- Second baseman
- Born: May 16, 1872 Lawrence, Massachusetts, U.S.
- Died: May 14, 1908 (aged 35) Derry, New Hampshire, U.S.
- Batted: UnknownThrew: Right

MLB debut
- August 22, 1891, for the Baltimore Orioles

Last MLB appearance
- September 20, 1902, for the Detroit Tigers

MLB statistics
- Games played: 16
- Batting average: .176
- Stats at Baseball Reference

Teams
- Baltimore Orioles (1891); Detroit Tigers (1902);

= John O'Connell (second baseman) =

American baseball player (1872–1908)

John Joseph O'Connell (May 16, 1872 – May 14, 1908) was an American baseball player for Major League Baseball. His career was short, and he only played for two seasons. During those two seasons, he accumulated relatively poor statistics in very little playing time. He played in only 16 games and had nine hits in 51 at bats for a batting average of .176. At the age of 19, he made his professional debut on August 22, 1891 for the Baltimore Orioles near the end of their 1891 season in the last year of the American Association. For the Orioles, he played second base, right field, and shortstop for a total of eight games. The following year, O'Connell was not a member of the Orioles when they transferred to the National League in 1892.
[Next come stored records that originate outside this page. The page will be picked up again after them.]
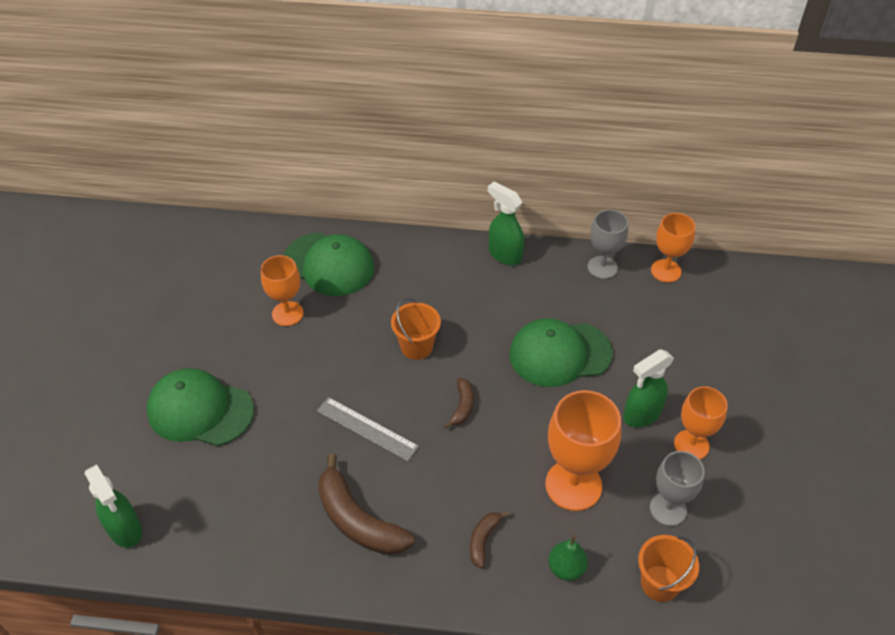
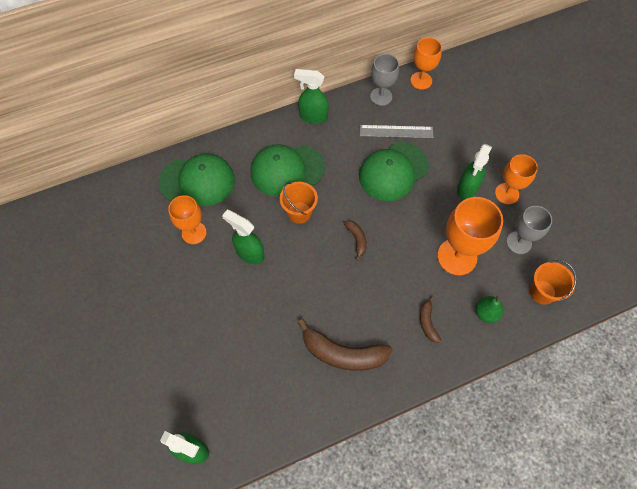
camera: 30 degrees left, 15 degrees up
(200, 410) = (182, 336): green cap -> green cap (287, 170)
(331, 362) = (249, 253): none -> green spray bottle
(367, 429) = (306, 288): grey ruler -> grey ruler (396, 131)

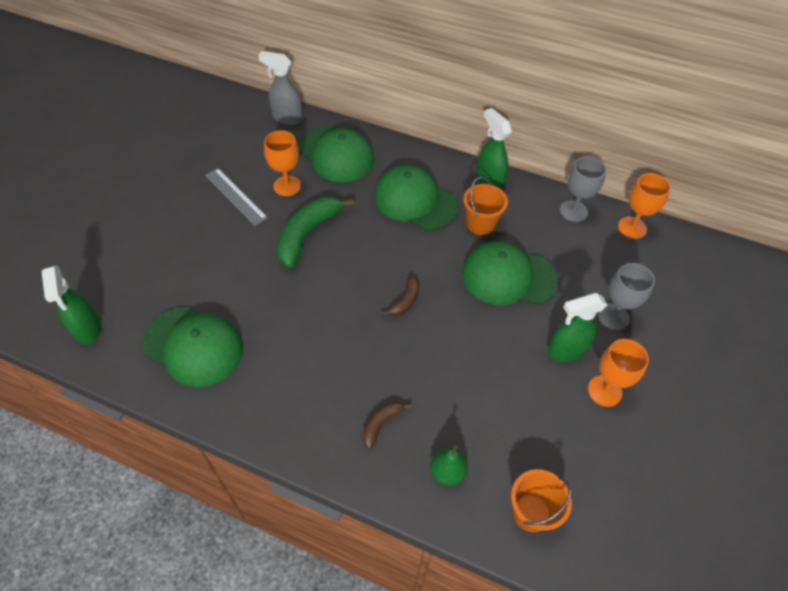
camera: 45 degrees right, 10 degrees down
(129, 184) = (287, 118): none -> grey spray bottle
(249, 253) = (307, 234): green spray bottle -> green banana
(273, 389) = (193, 346): none -> green cap
(299, 212) = (384, 239): orange bucket -> orange bucket (480, 224)
(343, 353) = (278, 375): brown banana -> none
(396, 131) = (553, 248): grey ruler -> grey ruler (235, 196)
(457, 257) = (480, 397): orange goblet -> none
(519, 242) = (562, 444): grey goblet -> grey goblet (613, 317)

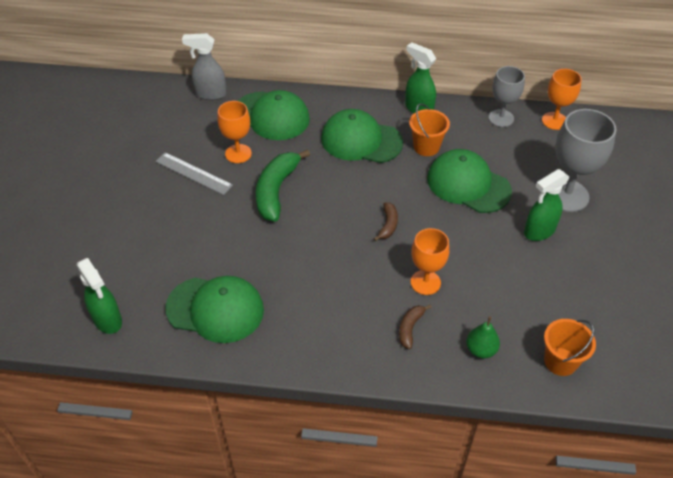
camera: 15 degrees left, 5 degrees down
(508, 277) = (468, 184): green cap -> green cap turned 45 degrees clockwise
(604, 391) = (582, 254): orange goblet -> orange goblet (425, 282)
(613, 317) = (566, 195): grey goblet -> grey goblet, size x1.57

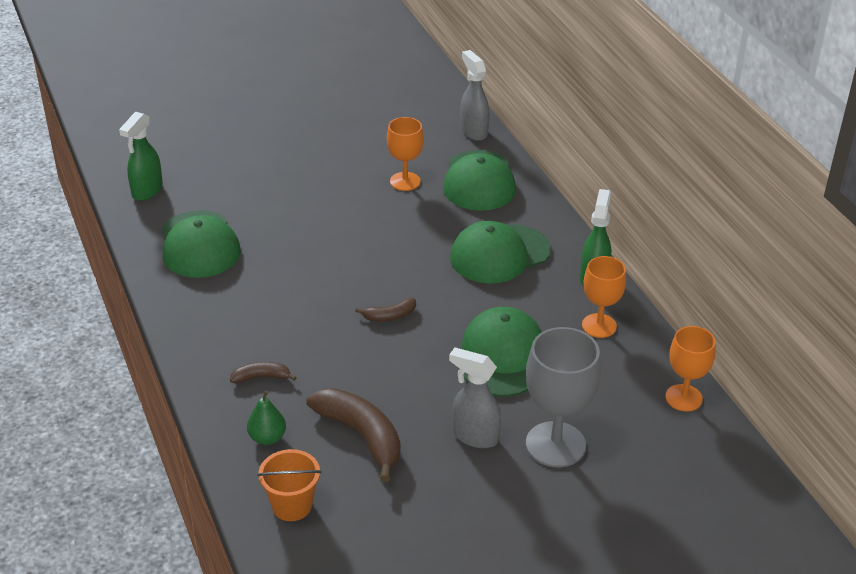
camera: 60 degrees right, 10 degrees down
(193, 173) = (354, 166): grey ruler -> none
(276, 191) = (375, 224): green banana -> none
(361, 140) = (499, 254): green cap -> green cap turned 105 degrees counterclockwise
(425, 282) = (329, 369): orange goblet -> orange goblet (599, 326)
(426, 147) = (534, 305): orange bucket -> none
(501, 118) = (642, 350): grey goblet -> none
(507, 292) = (361, 436): none -> brown banana
(539, 231) = (474, 436): green spray bottle -> grey spray bottle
He then disappeared for about 10 years but reappeared as a member of the Detroit Tigers for their 1902 season, where he played second base and twice at first base. He joined the team late in the season and only played eight games. The Tigers struggled in their second season in the American League and were constantly changing their roster, which was largely filled with young, inexperienced, and inexpensive rookies. The Tigers finished the season with a record 52–82–2 (.385) at 30½ games out of first place— one of the team's worst seasons in history. O'Connell, like many other players from the 1902 Detroit Tigers, did not return to play the next year. He died two days short of his 36th birthday in Derry, New Hampshire on May 14, 1908.